---------- Records for processing ----------
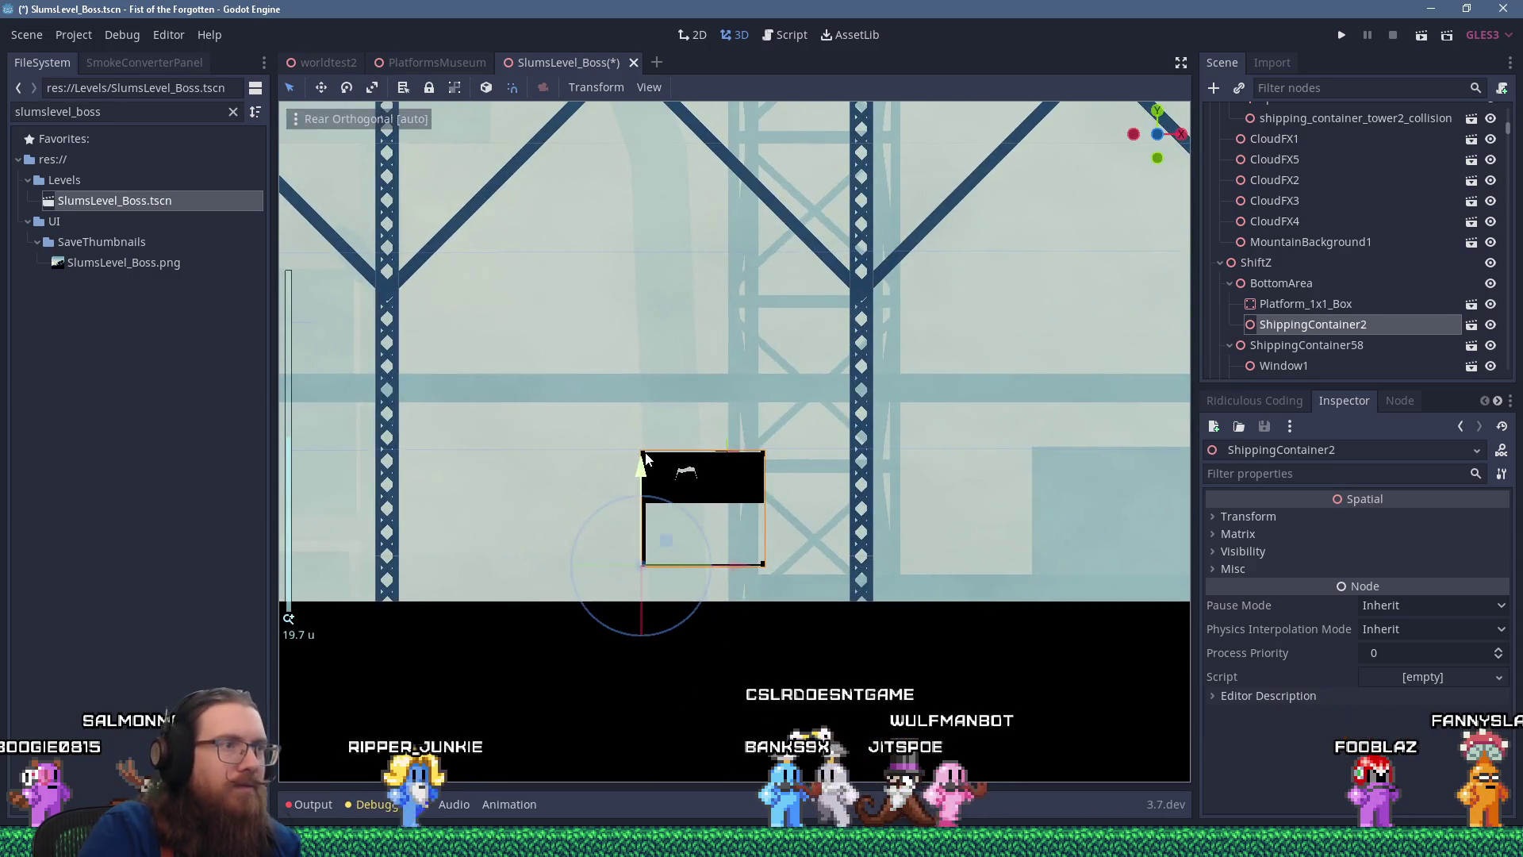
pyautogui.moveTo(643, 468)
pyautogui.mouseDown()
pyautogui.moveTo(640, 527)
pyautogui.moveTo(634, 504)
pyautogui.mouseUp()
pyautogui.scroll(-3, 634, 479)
----------
---------- Records for processing ----------
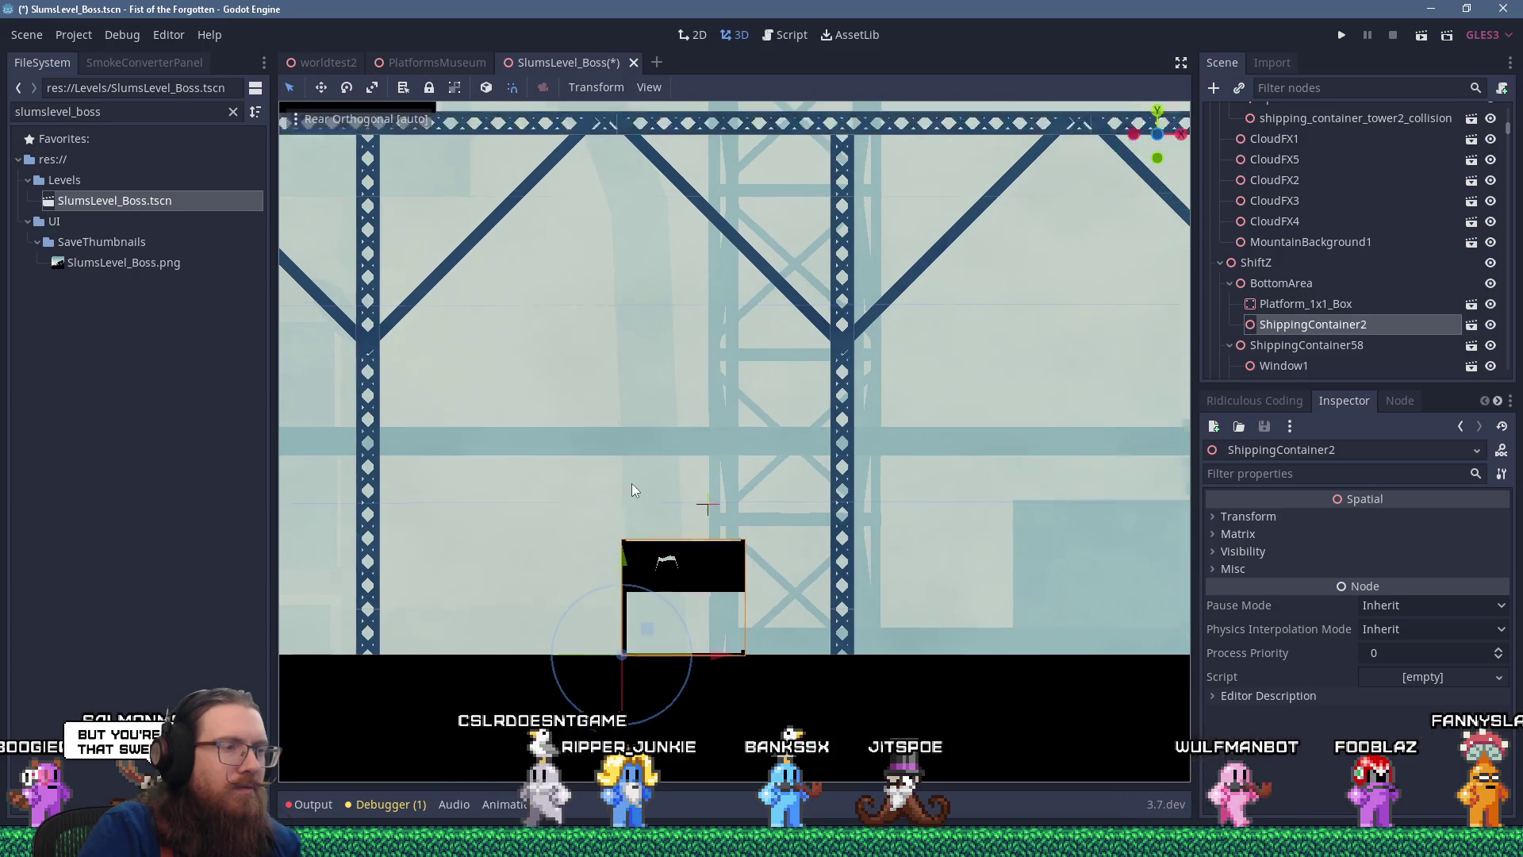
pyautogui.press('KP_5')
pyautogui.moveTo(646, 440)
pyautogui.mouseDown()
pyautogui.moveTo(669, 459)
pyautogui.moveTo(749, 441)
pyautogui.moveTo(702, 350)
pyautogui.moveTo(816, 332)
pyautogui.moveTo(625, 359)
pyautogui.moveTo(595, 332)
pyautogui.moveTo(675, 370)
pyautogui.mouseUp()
----------
## [Exercise directions]
Your response should be made up of the lines in the data that contain the word "moveTo".

## [Your response]
pyautogui.moveTo(643, 468)
pyautogui.moveTo(640, 527)
pyautogui.moveTo(634, 504)
pyautogui.moveTo(646, 440)
pyautogui.moveTo(669, 459)
pyautogui.moveTo(749, 441)
pyautogui.moveTo(702, 350)
pyautogui.moveTo(816, 332)
pyautogui.moveTo(625, 359)
pyautogui.moveTo(595, 332)
pyautogui.moveTo(675, 370)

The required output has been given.